Jikei University School of Medicine (Gakko Hojin Jikei Daigaku Tokyo Jikeikai Ika Daigaku) is a private university located in Minato, Tokyo, Japan.
It was founded in 1881 by Kanehiro Takaki, a physician who came up with the dietary theory for treating beriberi in the Imperial Japanese Navy. His studies at London’s Saint Thomas’s Hospital Medical School inspired him to create a similar institution in Japan. It has been running in its present form since 1951.
Jikei's faculty of medicine is split into the school of medicine and the school of nursing. It offers courses in anaesthetics, cardiac surgery, dermatology, emergency medicine, intensive care unit, neurology, endocrinology, oncology, gynaecology and obstetrics, orthopaedic surgery, radiology, rehabilitation medicine, surgery, urology and other disciplines.
Jikei has four university hospitals - a main hospital, Katsushika Medical Center, as well as the Daisan Hospital in Chofu Komae, the Kashiwa Hospital in Chiba and the Jikei University School of Medicine Triton Clinic in Harumi.
With 2,700 beds and 7,500 outpatients per day, Jikei University Hospitals constitute one of the largest educational hospital systems in the country.

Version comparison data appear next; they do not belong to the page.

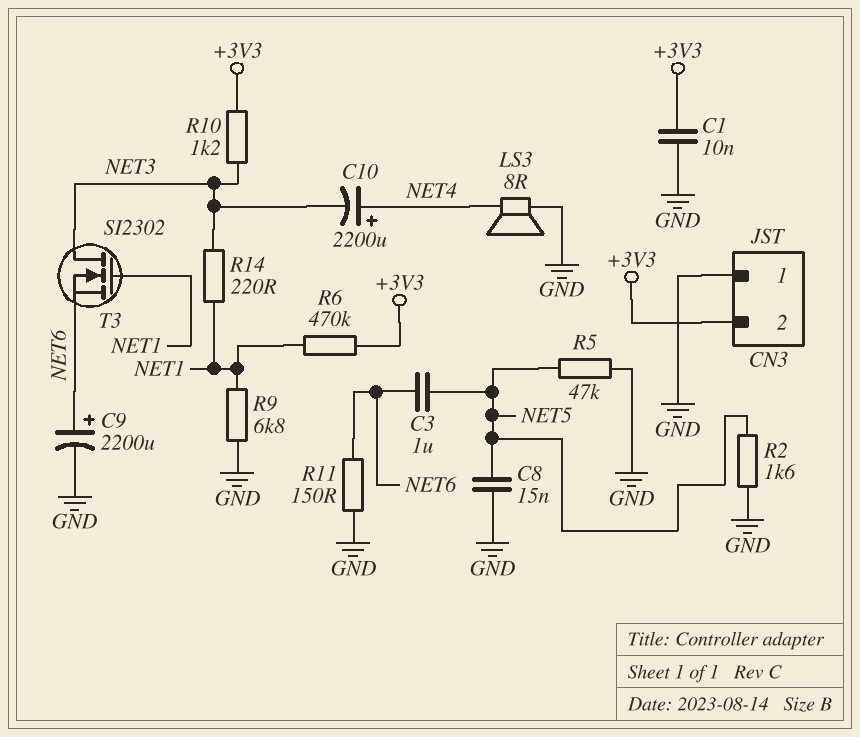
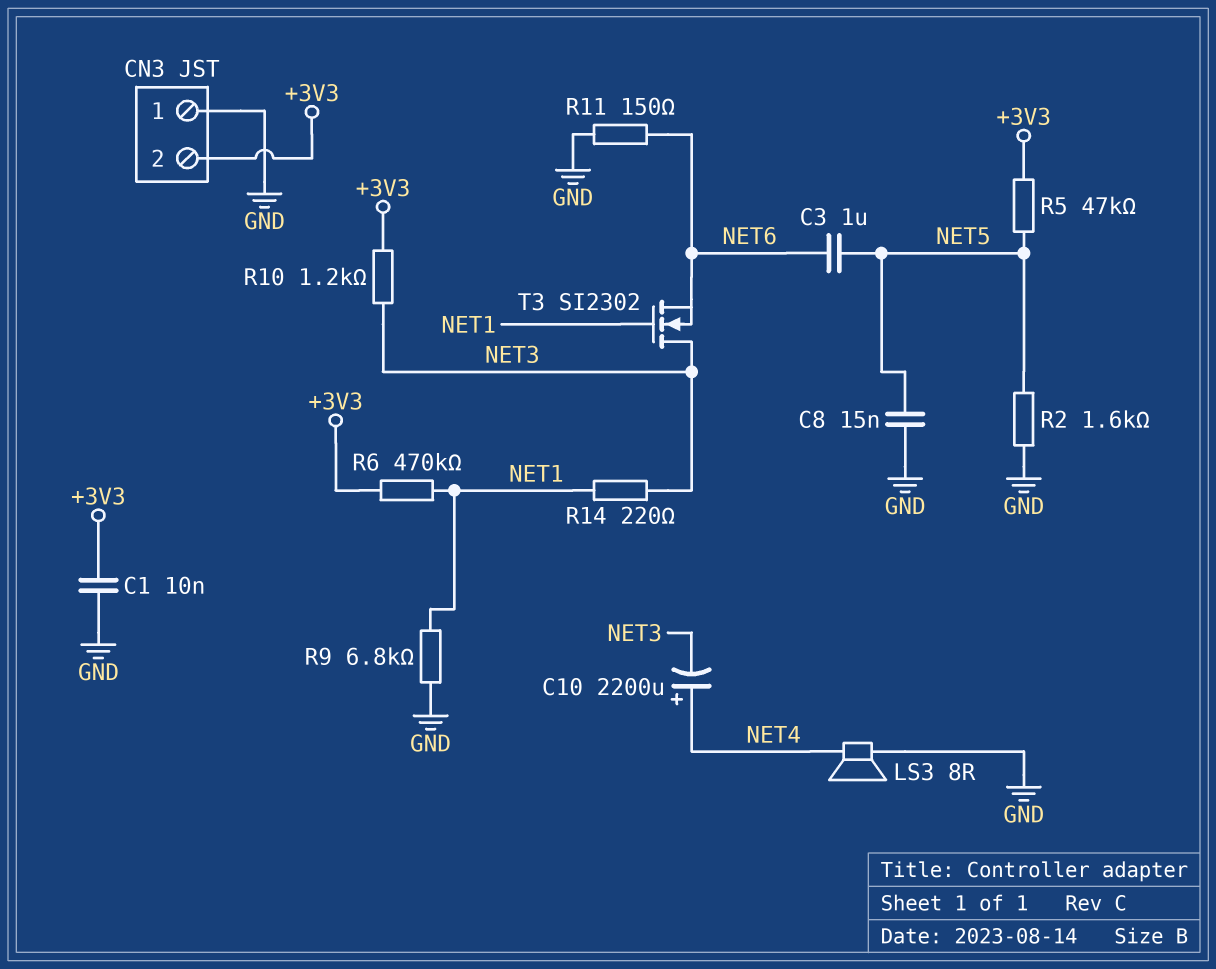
C9: 2200uF (plus NET6, minus GND) -> none
R5: 47k (GND, NET5) -> 47k (+3V3, NET5)

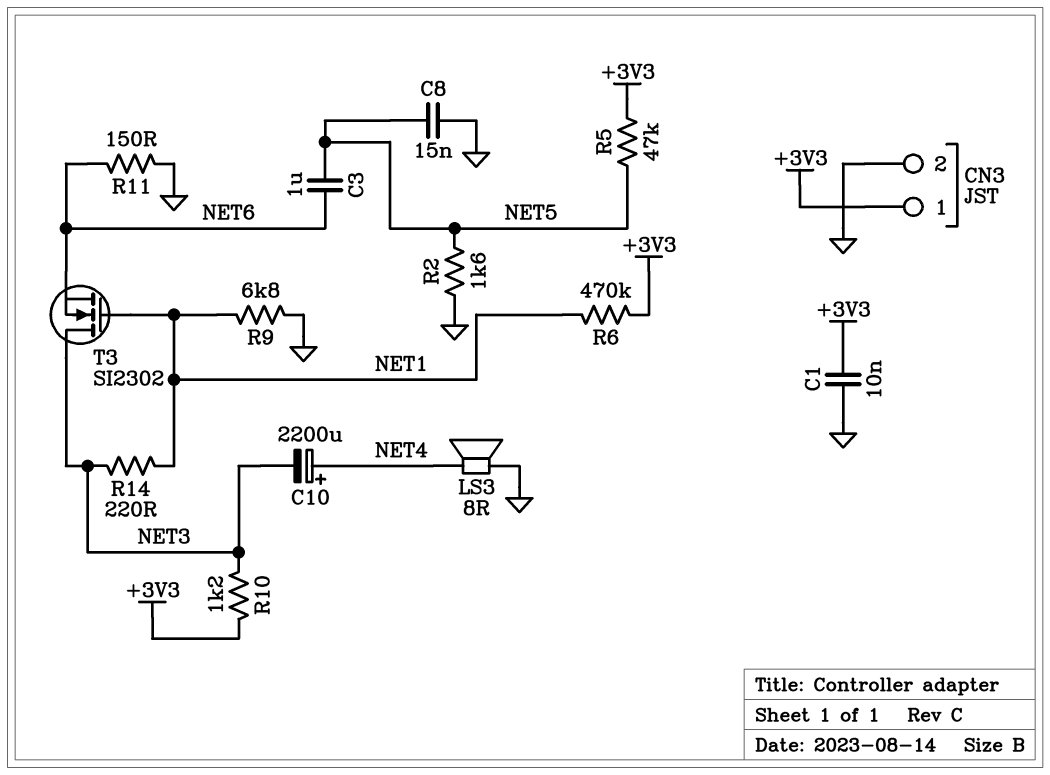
CN3 pin 1: GND -> +3V3
CN3 pin 2: +3V3 -> GND

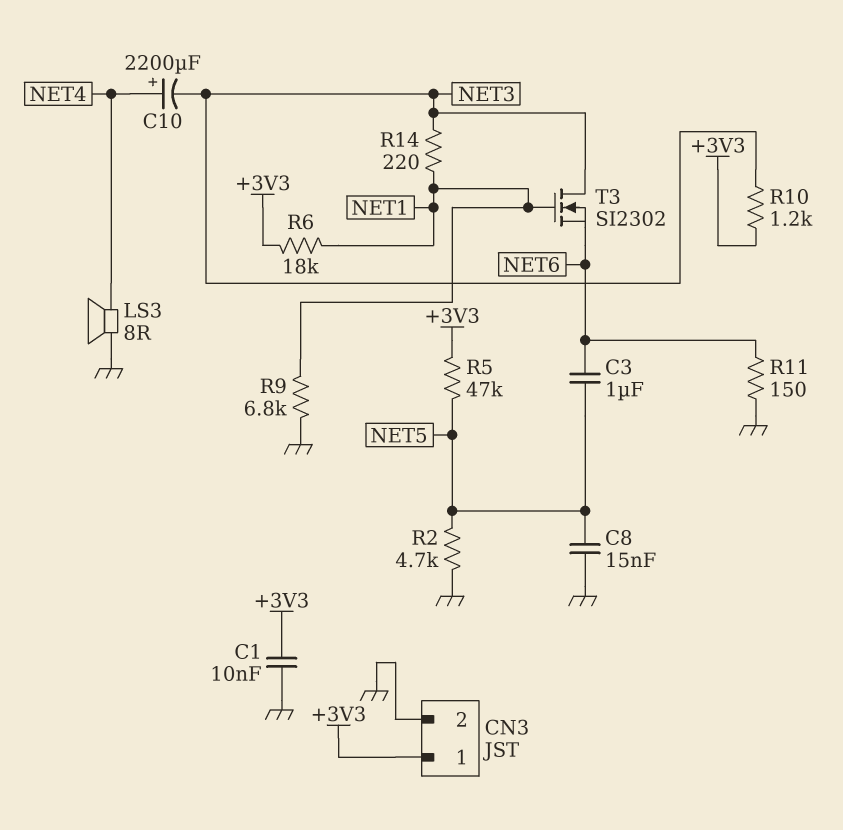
R2: 1.6k (GND, NET5) -> 4.7k (GND, NET5)
R6: 470k (+3V3, NET1) -> 18k (+3V3, NET1)

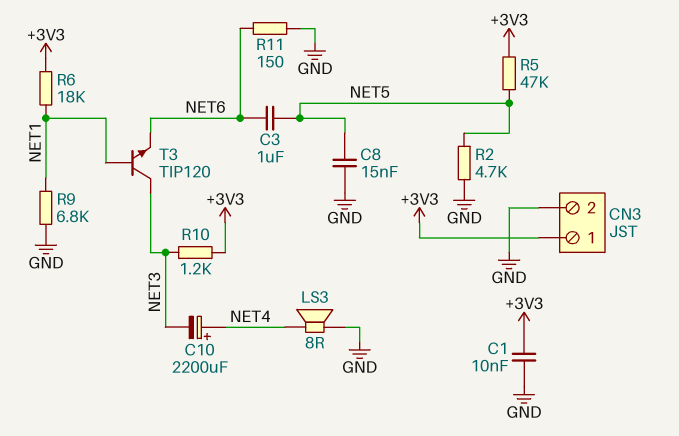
R14: 220 (NET1, NET3) -> none
T3: NMOS SI2302 (G NET1, D NET3, S NET6) -> NPN TIP120 (B NET1, C NET3, E NET6)

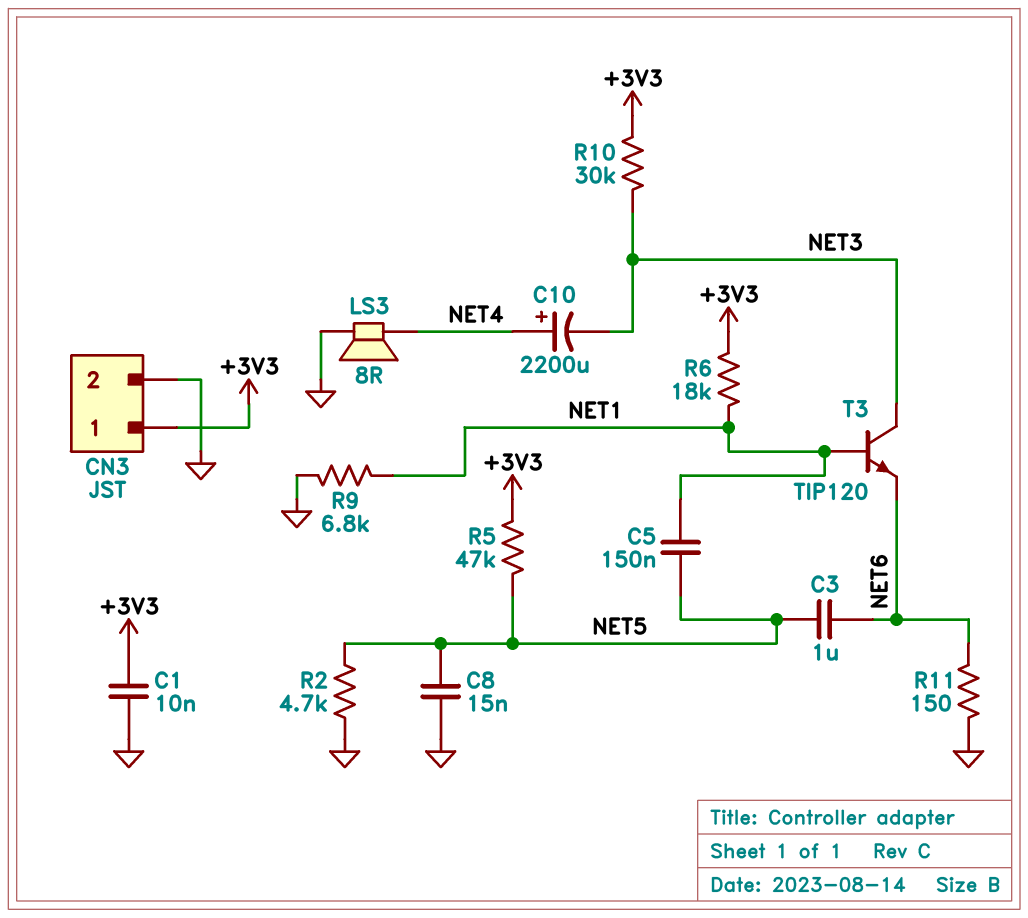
C5: none -> 150nF (NET1, NET5)
R10: 1.2k (+3V3, NET3) -> 30k (+3V3, NET3)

There is also a graduate school for medical research and three training schools for nurses.
The university also has an exchange programme with King’s College London.
Having access to Tokyo as a student is often a transformative experience. You will have access to the culture of one of the most dynamic cities in the world and, if you learn the local tricks, you will be able to do this at a lower living cost.